§ Your task:
Find the lines in the listing below that include the word "source", and report how many there are, with nothing more.

== == ==

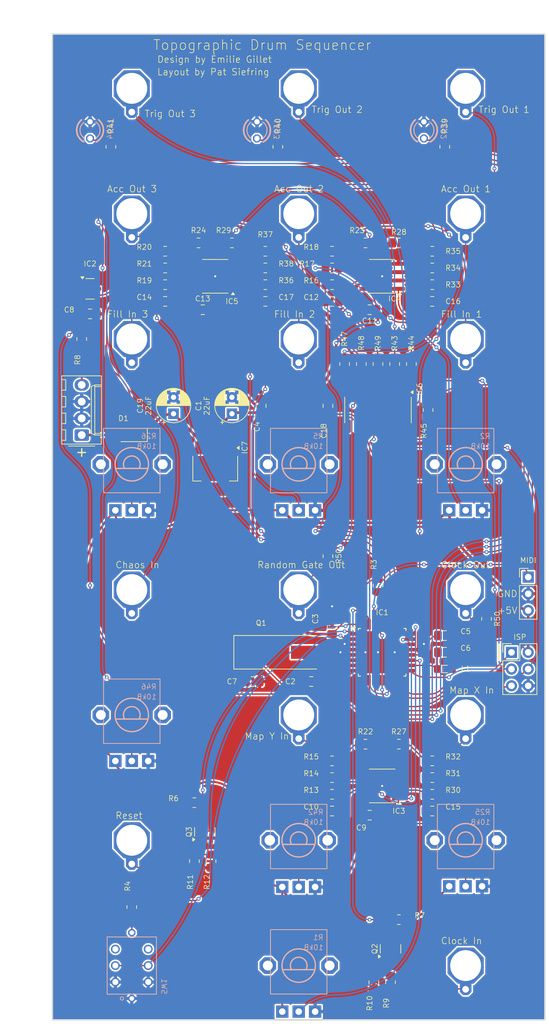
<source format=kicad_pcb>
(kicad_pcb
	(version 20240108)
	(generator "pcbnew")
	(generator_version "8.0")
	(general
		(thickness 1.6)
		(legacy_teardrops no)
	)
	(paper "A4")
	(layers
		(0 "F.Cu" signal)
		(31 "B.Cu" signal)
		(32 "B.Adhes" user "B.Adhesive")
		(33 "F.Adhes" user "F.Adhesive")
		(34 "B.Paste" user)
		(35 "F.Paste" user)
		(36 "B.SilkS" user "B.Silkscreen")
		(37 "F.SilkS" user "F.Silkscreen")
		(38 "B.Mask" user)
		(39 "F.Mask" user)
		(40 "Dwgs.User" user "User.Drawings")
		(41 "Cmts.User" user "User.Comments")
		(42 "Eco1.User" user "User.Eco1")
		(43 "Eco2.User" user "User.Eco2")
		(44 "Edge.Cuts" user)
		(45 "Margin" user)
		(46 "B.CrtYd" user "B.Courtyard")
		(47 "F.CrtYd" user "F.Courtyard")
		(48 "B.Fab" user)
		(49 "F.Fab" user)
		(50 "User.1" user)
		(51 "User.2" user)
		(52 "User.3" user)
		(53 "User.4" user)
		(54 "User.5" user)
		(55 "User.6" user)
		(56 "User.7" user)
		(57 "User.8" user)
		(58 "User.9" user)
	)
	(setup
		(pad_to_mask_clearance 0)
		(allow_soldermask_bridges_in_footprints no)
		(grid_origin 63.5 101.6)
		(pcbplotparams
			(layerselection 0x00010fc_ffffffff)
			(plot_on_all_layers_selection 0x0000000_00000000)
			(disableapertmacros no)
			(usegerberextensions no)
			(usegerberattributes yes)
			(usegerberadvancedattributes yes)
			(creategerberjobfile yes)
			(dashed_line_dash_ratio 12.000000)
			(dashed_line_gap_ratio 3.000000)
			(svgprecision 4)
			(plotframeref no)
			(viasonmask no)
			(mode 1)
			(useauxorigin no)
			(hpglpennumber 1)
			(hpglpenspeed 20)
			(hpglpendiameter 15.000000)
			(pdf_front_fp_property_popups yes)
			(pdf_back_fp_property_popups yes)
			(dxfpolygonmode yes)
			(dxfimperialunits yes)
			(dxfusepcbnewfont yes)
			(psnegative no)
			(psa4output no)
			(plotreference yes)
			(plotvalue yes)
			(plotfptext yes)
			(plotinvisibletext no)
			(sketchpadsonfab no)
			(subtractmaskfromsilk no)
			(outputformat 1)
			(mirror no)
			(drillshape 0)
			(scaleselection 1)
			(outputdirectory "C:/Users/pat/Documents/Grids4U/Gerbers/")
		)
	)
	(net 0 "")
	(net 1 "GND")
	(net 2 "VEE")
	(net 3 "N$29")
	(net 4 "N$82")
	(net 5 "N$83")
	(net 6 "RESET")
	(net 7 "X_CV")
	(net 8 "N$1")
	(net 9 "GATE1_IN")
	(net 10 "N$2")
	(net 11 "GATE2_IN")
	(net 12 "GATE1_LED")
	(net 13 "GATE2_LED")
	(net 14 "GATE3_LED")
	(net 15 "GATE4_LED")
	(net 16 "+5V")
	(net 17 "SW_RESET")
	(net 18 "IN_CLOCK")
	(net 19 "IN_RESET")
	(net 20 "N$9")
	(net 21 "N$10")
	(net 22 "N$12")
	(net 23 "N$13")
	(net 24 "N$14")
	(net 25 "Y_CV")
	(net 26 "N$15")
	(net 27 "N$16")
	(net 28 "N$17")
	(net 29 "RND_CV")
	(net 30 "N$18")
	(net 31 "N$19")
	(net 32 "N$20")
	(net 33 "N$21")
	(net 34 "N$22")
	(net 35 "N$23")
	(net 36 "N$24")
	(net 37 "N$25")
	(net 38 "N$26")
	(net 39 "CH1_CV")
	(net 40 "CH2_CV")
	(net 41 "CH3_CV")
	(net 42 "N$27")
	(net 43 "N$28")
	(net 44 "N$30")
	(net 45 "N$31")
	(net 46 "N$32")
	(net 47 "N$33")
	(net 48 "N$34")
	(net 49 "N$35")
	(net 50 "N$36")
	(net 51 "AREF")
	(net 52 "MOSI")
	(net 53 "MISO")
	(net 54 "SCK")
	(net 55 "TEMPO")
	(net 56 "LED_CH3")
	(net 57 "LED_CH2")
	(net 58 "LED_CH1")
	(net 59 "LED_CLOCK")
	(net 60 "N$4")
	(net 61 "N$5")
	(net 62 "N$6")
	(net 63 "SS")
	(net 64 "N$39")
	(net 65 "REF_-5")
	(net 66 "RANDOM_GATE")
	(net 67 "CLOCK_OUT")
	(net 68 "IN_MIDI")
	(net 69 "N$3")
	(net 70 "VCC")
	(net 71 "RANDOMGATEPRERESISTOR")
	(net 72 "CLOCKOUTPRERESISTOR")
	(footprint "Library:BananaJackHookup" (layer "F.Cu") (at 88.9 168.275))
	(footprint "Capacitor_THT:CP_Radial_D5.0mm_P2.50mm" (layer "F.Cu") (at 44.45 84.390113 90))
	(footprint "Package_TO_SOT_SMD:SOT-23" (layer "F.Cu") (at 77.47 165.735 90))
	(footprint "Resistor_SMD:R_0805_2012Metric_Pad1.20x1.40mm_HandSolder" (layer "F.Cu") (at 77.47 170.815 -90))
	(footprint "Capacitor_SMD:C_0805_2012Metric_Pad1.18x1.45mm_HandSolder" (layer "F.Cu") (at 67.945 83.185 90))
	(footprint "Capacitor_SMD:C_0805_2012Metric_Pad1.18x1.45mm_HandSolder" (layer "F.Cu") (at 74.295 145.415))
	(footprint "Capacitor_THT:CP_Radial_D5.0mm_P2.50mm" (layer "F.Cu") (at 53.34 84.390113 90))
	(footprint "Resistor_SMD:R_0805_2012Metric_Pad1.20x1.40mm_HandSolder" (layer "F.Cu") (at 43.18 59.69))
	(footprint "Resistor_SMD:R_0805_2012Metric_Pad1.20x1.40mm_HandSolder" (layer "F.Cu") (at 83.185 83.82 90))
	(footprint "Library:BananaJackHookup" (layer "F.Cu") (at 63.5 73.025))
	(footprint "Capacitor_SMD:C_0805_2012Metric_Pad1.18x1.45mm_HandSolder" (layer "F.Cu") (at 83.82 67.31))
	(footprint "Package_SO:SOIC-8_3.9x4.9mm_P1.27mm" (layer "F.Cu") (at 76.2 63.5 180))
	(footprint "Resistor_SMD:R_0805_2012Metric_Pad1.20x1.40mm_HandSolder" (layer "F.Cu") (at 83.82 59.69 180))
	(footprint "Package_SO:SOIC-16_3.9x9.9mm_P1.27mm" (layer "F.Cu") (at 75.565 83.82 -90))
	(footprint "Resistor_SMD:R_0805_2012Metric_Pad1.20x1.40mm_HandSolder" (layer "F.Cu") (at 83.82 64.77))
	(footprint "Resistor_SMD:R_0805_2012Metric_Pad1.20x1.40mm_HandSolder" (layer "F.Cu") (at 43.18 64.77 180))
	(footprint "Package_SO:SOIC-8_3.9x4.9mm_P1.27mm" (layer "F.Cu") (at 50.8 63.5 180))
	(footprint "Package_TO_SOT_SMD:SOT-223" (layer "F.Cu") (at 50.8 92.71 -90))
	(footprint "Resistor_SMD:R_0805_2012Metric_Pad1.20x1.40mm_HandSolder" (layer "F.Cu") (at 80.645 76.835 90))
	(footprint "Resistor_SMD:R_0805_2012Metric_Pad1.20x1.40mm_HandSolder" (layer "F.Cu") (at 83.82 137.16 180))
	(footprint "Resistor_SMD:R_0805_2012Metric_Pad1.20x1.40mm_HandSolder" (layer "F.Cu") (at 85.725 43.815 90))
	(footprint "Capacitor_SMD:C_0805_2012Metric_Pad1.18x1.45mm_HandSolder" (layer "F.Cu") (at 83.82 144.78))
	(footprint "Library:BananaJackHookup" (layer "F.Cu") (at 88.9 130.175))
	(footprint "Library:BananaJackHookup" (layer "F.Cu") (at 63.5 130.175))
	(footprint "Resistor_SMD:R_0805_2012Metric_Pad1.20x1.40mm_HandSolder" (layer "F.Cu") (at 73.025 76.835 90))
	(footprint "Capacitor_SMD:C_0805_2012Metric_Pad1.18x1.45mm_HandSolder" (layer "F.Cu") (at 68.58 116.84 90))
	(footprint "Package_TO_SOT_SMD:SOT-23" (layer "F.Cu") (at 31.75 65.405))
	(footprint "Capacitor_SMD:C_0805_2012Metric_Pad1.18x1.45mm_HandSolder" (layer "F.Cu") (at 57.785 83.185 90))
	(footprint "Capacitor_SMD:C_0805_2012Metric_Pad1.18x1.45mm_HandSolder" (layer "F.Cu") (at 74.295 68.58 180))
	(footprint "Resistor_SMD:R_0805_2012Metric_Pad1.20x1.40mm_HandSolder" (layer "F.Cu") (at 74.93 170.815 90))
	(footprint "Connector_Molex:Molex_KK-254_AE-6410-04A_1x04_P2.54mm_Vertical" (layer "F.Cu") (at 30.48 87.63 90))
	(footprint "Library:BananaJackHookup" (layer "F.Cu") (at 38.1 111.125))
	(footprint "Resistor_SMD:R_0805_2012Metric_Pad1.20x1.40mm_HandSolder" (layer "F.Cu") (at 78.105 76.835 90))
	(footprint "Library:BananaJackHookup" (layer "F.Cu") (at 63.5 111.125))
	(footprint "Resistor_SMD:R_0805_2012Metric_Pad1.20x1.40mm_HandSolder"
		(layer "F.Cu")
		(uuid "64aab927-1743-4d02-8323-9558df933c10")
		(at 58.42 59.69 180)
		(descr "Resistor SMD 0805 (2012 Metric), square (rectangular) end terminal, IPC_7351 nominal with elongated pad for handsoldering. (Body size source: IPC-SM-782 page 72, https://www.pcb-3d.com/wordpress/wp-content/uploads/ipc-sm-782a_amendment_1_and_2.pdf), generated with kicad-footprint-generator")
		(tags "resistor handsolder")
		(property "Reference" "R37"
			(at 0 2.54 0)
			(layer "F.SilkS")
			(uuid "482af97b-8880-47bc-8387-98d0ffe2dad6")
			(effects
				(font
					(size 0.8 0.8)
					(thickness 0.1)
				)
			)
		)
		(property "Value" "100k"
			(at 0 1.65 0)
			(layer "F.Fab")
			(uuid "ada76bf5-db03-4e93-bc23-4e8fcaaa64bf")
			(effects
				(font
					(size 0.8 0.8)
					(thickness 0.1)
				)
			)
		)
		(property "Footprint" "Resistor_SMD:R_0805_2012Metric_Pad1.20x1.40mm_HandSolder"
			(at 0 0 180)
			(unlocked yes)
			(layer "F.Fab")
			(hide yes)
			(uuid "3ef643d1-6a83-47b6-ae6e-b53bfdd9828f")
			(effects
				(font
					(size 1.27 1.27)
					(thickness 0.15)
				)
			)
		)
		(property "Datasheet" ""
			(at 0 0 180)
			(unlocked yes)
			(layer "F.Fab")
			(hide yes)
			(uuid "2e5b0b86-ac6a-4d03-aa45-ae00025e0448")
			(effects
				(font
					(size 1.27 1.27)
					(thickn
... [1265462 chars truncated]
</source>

== == ==

§ Output of the exercise:
3